===== Entries supplied =====

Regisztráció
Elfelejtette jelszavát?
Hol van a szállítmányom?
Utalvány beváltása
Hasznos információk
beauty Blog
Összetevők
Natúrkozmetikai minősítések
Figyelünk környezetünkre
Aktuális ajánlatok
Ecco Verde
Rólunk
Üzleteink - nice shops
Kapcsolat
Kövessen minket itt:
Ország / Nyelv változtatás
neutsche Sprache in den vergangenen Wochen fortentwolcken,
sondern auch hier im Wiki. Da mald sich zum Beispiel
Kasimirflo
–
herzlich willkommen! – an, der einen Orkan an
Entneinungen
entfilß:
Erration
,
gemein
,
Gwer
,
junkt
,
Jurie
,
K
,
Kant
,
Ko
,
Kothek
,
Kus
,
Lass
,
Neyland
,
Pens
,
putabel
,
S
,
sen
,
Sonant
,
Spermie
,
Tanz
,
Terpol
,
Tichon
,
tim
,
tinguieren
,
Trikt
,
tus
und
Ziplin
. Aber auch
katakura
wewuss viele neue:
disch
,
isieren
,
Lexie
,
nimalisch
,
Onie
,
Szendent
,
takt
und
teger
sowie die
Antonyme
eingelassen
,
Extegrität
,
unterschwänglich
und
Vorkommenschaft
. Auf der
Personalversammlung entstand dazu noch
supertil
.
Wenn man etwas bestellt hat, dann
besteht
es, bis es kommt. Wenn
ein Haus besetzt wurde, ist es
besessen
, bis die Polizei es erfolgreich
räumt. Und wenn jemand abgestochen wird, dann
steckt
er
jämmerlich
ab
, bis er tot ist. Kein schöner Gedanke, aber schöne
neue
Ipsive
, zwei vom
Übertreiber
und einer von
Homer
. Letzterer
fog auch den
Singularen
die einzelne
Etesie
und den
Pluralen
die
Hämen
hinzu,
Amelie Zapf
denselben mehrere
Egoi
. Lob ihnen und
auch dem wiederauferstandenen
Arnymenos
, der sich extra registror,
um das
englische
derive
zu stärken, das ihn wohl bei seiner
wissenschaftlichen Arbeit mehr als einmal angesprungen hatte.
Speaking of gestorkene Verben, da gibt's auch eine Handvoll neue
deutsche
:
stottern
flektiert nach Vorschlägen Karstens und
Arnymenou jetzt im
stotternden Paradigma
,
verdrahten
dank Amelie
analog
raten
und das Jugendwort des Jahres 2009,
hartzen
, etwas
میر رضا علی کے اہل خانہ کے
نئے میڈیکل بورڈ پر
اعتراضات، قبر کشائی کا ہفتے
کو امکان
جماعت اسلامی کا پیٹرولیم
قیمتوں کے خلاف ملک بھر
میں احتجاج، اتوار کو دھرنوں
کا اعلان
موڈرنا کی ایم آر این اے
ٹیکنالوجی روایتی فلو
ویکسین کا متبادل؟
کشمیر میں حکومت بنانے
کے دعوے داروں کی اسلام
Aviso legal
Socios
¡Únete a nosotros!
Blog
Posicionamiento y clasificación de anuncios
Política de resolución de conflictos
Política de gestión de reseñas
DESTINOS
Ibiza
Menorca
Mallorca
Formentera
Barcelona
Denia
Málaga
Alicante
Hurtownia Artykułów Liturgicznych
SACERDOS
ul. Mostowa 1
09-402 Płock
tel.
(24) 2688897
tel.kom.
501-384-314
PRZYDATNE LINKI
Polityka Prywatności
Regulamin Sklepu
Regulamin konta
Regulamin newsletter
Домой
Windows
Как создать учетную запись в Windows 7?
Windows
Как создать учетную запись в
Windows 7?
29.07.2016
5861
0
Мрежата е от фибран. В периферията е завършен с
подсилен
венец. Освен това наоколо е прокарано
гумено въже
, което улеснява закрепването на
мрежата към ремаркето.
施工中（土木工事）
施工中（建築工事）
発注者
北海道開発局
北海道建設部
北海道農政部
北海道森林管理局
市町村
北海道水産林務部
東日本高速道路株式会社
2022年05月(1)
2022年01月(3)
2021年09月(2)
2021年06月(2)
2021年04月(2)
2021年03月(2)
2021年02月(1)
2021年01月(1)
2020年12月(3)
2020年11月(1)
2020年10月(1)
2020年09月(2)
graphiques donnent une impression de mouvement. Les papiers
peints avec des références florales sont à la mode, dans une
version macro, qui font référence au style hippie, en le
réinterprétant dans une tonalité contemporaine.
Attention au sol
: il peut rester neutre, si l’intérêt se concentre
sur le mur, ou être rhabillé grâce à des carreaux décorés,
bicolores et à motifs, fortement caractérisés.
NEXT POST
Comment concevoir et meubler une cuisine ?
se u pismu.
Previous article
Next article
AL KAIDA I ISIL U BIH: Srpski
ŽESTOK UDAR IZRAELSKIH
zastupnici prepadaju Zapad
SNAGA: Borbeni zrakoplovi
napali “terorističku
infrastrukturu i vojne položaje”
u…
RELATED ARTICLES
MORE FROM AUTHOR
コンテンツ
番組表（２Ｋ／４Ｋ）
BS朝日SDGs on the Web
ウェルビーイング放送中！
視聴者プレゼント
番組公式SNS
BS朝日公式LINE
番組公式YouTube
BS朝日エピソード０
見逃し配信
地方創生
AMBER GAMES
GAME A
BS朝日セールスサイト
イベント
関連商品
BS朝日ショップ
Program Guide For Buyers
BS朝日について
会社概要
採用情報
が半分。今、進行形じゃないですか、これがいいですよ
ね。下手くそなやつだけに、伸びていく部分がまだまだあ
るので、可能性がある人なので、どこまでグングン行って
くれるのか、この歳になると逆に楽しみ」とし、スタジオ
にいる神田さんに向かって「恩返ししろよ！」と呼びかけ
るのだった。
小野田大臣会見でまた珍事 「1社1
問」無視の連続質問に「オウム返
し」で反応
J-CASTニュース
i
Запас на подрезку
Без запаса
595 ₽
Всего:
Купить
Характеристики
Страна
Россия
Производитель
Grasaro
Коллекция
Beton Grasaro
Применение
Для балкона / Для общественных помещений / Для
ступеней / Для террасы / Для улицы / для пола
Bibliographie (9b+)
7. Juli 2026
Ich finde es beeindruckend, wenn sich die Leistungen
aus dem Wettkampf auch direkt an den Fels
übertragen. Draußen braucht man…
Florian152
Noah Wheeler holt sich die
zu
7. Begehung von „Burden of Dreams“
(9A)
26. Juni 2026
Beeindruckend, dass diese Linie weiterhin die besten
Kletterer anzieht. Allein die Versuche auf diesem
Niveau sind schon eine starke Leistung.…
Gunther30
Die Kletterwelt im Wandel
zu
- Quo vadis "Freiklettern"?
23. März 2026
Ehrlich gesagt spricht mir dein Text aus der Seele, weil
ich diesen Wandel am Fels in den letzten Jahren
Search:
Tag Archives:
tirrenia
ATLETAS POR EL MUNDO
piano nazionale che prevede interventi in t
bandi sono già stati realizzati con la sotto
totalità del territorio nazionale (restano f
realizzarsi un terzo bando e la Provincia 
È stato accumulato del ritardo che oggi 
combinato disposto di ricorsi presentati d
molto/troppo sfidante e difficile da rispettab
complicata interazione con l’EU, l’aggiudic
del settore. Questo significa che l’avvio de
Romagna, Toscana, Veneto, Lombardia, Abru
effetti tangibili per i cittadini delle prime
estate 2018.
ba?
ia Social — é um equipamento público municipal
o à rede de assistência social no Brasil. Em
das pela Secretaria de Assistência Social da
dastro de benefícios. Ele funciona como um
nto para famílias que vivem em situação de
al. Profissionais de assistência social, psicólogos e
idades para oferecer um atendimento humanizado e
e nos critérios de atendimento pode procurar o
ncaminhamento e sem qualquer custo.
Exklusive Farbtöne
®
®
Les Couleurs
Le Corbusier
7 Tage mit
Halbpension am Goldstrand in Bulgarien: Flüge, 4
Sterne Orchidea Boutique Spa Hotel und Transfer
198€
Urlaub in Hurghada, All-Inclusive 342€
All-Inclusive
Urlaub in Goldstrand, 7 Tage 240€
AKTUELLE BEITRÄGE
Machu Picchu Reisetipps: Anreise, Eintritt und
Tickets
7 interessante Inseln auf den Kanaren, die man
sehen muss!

=====

Problem statement: Each line that contains "atendimento" is to be copied from the listing above.

Task output:
idades para oferecer um atendimento humanizado e
e nos critérios de atendimento pode procurar o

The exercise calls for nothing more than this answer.